Juventus e Milan sotto quest’aspetto hanno posizioni di vantaggio rispetto a tutte le altre società italiane perché presentano progetti coerenti che non cambiano alla prima difficoltà. I bianconeri hanno legato l’espansione commerciale dovuta al nuovo stadio con la crescita del proprio progetto tecnico con Conte come inamovibile guida dell’organico da puntellare e far crescere con nuovi rinforzi in ogni sessione di mercato. Il Milan ha smantellato una rosa di campioni e ha strutturato un progetto basato sull’abbassamento del monte ingaggi e sulla crescita dei giovani (De Sciglio, Niang ed El Shaarawy su tutti), ha mantenuto una dimensione competitiva e punta a tornare ad alti livelli nell’arco di tre anni. L’Inter ha compiuto un grande lavoro sul settore giovanile ma mostra delle crepe quando deve difendere il suo operato, la Roma non ha ancora palesato la sua reale identità, la Fiorentina è al primo anno di un progetto tecnico ottimo nel rapporto qualità-prezzo, la Lazio come il Napoli ha un’organizzazione basata sul breve periodo, stagione dopo stagione. La società di De Laurentiis dovrebbe trasferire la propria sapienza nella gestione economica sotto il profilo organizzativo del progetto tecnico. La gestione della questione Mazzarri è emblematica in tal senso. De Laurentiis si è sempre affidato a delle personalità d’ampio respiro con grandi compiti e responsabilità nella gestione del Napoli. Dopo la fase Marino, c’è stata quella di Mazzarri, figura di maggiore personalità all’interno di un equilibrio complesso nelle scelte condivise tra il presidente, l’allenatore, il direttore sportivo ed il reparto scouting.
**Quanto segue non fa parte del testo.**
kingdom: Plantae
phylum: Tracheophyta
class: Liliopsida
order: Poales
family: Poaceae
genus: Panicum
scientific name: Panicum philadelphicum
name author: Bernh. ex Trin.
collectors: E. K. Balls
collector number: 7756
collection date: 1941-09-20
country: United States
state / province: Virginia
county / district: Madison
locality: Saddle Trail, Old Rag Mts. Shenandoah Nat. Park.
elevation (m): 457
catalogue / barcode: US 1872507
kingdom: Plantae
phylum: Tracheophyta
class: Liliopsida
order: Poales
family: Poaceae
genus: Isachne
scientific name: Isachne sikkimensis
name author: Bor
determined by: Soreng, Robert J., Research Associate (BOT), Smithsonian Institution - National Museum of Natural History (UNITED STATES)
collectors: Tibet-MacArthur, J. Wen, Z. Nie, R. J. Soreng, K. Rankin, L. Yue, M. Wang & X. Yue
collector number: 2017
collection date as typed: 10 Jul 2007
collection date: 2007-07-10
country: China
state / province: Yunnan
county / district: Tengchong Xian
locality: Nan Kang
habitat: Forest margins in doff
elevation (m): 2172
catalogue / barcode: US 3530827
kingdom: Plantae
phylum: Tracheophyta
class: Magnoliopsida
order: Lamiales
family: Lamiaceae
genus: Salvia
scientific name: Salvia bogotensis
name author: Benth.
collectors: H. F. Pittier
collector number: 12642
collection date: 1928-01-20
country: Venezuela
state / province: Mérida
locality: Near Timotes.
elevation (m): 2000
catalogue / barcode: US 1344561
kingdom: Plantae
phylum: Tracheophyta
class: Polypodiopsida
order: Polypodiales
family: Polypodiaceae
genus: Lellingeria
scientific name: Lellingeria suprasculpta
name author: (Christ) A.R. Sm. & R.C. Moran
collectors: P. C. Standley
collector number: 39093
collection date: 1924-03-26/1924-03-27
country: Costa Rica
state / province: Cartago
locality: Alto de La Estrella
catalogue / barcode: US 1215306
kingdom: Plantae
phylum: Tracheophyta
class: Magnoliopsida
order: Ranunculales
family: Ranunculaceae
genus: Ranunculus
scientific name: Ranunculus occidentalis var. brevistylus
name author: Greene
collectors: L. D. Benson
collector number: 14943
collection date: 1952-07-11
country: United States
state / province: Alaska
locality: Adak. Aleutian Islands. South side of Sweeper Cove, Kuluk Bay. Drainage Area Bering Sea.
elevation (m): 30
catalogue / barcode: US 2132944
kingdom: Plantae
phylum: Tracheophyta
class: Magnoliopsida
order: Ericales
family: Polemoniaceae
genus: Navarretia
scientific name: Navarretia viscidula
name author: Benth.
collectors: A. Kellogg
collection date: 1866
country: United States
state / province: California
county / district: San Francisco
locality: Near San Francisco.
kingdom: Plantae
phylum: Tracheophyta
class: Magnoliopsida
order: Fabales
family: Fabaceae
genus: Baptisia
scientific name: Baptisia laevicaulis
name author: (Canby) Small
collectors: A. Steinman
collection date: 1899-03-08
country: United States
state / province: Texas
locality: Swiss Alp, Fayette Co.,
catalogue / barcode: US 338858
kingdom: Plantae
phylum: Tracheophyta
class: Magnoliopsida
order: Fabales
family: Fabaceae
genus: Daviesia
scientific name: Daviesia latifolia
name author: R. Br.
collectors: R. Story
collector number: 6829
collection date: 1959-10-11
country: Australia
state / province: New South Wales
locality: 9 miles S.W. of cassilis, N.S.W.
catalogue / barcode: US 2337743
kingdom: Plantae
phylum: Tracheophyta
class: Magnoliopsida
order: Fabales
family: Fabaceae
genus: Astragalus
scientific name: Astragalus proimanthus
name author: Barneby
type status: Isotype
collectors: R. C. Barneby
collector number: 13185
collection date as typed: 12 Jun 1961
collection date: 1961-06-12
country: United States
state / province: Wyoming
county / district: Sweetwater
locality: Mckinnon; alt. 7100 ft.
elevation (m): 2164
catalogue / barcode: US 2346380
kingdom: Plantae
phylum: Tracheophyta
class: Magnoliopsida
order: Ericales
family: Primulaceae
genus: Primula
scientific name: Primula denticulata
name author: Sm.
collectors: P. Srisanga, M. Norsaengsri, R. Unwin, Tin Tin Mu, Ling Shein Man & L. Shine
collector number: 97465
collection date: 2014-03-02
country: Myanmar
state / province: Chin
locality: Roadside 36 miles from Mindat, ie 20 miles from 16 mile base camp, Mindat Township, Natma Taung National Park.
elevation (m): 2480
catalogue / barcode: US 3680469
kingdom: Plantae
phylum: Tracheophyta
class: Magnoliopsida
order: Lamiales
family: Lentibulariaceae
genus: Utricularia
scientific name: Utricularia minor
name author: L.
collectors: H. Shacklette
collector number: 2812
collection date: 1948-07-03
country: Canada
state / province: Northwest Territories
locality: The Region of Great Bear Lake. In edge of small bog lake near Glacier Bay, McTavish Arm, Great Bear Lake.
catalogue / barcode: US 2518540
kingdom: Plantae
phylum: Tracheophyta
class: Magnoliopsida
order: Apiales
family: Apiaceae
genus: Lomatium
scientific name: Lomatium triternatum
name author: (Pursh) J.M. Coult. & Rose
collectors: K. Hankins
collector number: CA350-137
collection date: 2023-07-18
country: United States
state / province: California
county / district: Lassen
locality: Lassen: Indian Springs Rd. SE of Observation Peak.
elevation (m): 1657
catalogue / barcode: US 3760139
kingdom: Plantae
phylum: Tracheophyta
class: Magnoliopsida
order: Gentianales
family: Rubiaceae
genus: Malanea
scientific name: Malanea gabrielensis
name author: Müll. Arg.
Per fare il salto di qualità, serve un progetto guidato dalla società che abbia priorità e scadenze. Dal centro per il settore giovanile al mercato passando per la risoluzione delle vicende dello stadio San Paolo, deve essere tutto programmato e chiaro. Il Napoli deve cercare la sua autonomia slegandosi da dirigenti o allenatori e del momento. Mazzarri è un grande professionista, la sua permanenza però non deve essere un obiettivo della società ma un eventuale tassello da inserire nell’ambito di un progetto di club più grande della storia personale di un allenatore. Al Napoli non serve un nuovo Ferguson, ma un direttore generale in grado di fare da collegamento con autorevolezza tra la proprietà, le varie aree della società, l’allenatore e la squadra. Più che nei nomi degli acquisti, è nella struttura e nella filosofia societaria il salto di qualità da compiere, con un ottimo allenatore come Mazzarri o con un altro tecnico sulla panchina azzurra. Dopo nove anni nel mondo del calcio, De Laurentiis è chiamato ad una scelta: cosa vuole essere il Napoli?